Pour clore cet avant-propos, je te propose de lire ces quelques citations tirées d'ouvrages de narratologie. Peut-être auront-elles un sens pour toi.
"Les changements ne semblent arriver qu'une fois que nous avons traversé une expérience déplaisante, celle de notre propre perte."
" Il n'y a aucun moyen de grandir et d'accéder à un nouveau stade de la vie sans abandonner les anciens vestiges de ce que nous avons été auparavant."
" Il n'y a pas d'état stationnaire dans la nature. Toute chose est soit en train de grandir, de croître, de changer, de se développer, soit en train de décliner et de mourir."
"La transformation du héros traite de la nécessité de devenir soi-même. Elle est, en fait, un processus qui requiert de l'épuisement. Ce n'est que lorsqu'une personne est épuisée ou complétement usée à force de résister ou de combattre pour ce qui est usé ou inutile que sa résistance devient finalement suffisamment faible pour que quelque chose de nouveau puisse survenir."

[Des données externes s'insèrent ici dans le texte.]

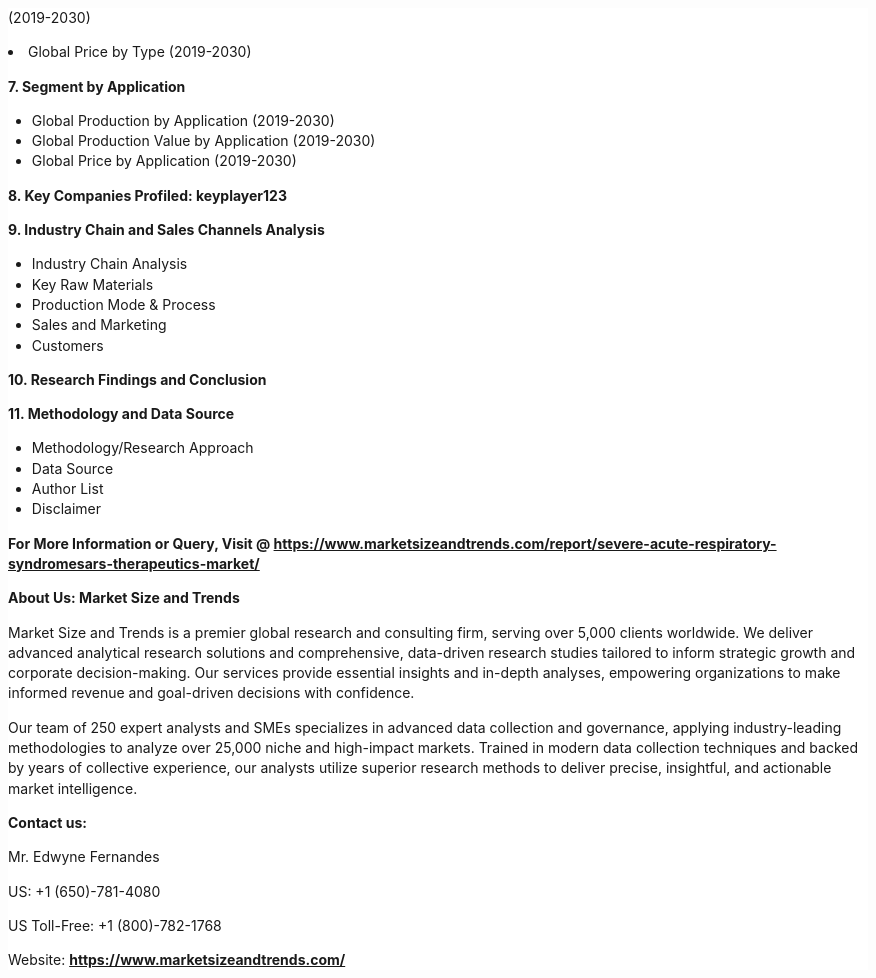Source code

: (2019-2030)</li><li>Global Price by Type (2019-2030)</li></ul><p><strong>7. Segment by Application</strong></p><ul><li>Global Production by Application (2019-2030)</li><li>Global Production Value by Application (2019-2030)</li><li>Global Price by Application (2019-2030)</li></ul><p><strong>8. Key Companies Profiled: keyplayer123</strong></p><p><strong>9. Industry Chain and Sales Channels Analysis</strong></p><ul><li>Industry Chain Analysis</li><li>Key Raw Materials</li><li>Production Mode &amp; Process</li><li>Sales and Marketing</li><li>Customers</li></ul><p><strong>10. Research Findings and Conclusion</strong></p><p><strong>11. Methodology and Data Source</strong></p><ul><li>Methodology/Research Approach</li><li>Data Source</li><li>Author List</li><li>Disclaimer</li></ul></p><p><strong>For More Information or Query, Visit @ <a href="https://www.marketsizeandtrends.com/report/severe-acute-respiratory-syndromesars-therapeutics-market/">https://www.marketsizeandtrends.com/report/severe-acute-respiratory-syndromesars-therapeutics-market/</a></strong></p><p><strong>About Us: Market Size and Trends</strong></p><p>Market Size and Trends is a premier global research and consulting firm, serving over 5,000 clients worldwide. We deliver advanced analytical research solutions and comprehensive, data-driven research studies tailored to inform strategic growth and corporate decision-making. Our services provide essential insights and in-depth analyses, empowering organizations to make informed revenue and goal-driven decisions with confidence.</p><p>Our team of 250 expert analysts and SMEs specializes in advanced data collection and governance, applying industry-leading methodologies to analyze over 25,000 niche and high-impact markets. Trained in modern data collection techniques and backed by years of collective experience, our analysts utilize superior research methods to deliver precise, insightful, and actionable market intelligence.</p><p><strong>Contact us:</strong></p><p>Mr. Edwyne Fernandes</p><p>US: +1 (650)-781-4080</p><p>US Toll-Free: +1 (800)-782-1768</p><p>Website: <strong><a href="https://www.marketsizeandtrends.com/">https://www.marketsizeandtrends.com/</a></strong></p>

"La manière dont nous affrontons les expériences détermine qui nous sommes. Et il n'y a pas de meilleure raison de raconter nos histoires."
ITINÉRAIRE
- C'est sur les chemins que se gravent les épopées -
Pour ce périple, je souhaitais marcher un minimum de 20 jours. La traversée de l'Islande aurait pu s'effectuer en seulement 350 km par l'itinéraire le plus court, mais cela n'aurait fait qu'une moyenne de 17,5 km par jour. Insuffisant pour espérer atteindre mes limites. J'ai donc modifié l'itinéraire, de telle manière à arriver au chiffre symbolique de 500 km, pour une moyenne de 25 km par jour. Une distance assez courte pour être envisageable, mais bien trop longue pour être réalisable sans souffrance ni dépassement. J'ai pensé cette traversée comme une expédition, c’est-à-dire en totale autonomie alimentaire sans être dépendant d'un quelconque point de ravitaillement. D'autre part, porter moi-même l'ensemble de ma nourriture m'obligerait à faire de sérieuses concessions sur sa quantité, mais également sur mon matériel. Un argument de plus dans ma recherche d'épuration et d'autosuffisance.

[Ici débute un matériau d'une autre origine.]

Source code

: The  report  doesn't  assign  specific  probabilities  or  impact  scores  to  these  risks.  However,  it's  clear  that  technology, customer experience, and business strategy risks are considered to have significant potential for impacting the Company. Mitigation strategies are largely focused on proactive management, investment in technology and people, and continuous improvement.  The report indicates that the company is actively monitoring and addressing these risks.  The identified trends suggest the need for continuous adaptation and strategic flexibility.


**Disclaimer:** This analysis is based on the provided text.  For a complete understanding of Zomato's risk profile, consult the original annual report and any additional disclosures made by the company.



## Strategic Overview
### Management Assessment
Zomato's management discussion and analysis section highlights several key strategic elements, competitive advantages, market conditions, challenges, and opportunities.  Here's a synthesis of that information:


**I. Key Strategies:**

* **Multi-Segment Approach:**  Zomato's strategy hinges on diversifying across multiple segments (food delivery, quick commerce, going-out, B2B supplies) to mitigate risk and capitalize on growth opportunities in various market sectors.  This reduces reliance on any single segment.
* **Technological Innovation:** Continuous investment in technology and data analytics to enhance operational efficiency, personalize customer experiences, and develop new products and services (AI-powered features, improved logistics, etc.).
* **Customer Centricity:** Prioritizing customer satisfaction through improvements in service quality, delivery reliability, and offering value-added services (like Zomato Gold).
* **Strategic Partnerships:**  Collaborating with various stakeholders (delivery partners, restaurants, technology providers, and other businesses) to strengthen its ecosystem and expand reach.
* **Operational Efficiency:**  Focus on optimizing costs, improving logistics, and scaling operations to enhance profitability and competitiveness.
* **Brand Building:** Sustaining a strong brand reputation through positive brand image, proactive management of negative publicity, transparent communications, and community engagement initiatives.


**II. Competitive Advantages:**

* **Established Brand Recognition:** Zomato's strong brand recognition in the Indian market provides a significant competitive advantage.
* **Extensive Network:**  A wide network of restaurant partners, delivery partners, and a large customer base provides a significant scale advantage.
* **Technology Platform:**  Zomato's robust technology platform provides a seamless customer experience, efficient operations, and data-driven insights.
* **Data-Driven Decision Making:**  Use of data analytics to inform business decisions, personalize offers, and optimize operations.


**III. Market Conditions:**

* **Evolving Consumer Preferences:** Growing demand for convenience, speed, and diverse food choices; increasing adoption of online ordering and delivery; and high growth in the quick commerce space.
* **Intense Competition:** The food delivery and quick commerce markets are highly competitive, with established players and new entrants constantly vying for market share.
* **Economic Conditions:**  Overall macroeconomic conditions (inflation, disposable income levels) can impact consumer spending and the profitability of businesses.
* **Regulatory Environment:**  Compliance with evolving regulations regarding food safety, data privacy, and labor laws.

Longueur totale de l'itinéraire : 548 km
Objectif de distance quotidienne : 27,4 km
Dénivelé cumulé : +/- 8 970m
Gain d'altitude : 1350m
RAVITAILLEMENT
- Ma nourriture pour 550 km de trek -
Je mange rarement le matin, c'est pour cette raison que j'ai choisi de consommer des repas froids, en l'occurrence des repas que je n'ai pas besoin de réhydrater et surtout je peux consommer tout en marchant. J'ai donc emporté 30 "barres-repas" de la marque FEED, chacune faisant en moyenne 400 kcal pour un poids de 105 g.
Voici le détail des produits :
10 Barres-repas Feed - Noix de coco, chocolat - 105 g - 430 kcal - 21,5 g lipides - 36,1 g glucides - 19,8 g de protéines
8 Barres-repas Feed - Banane, chocolat - 105 g - 410 kcal - 15,9 g lipides - 43,9 g glucides - 20,2 g protéines
2 Barres-repas Feed - Fruits rouges, chocolat - 105 g - 365 kcal - 15 g lipides - 34 g glucides - 23 g protéines
2 Barres-repas Feed - Pommes, cramberries - 105 g - 373 kcal - 10,7 g lipides - 46,6 g glucides - 20 g protéines
2 Barres-repas Feed - Double choco crispy - 105 g - 358 kcal - 14 g lipides - 34 g glucides - 23 g protéines
6 Barres-repas Feed - Citron - 105 g - 387 kcal - 12,8 g lipides - 45,6 g glucides - 20,5 g protéines
Cela nous fait un total de 12 094 kcal pour 3,105 kg, soit un apport théorique de 550 kcal et un allègement de 140 g par jour.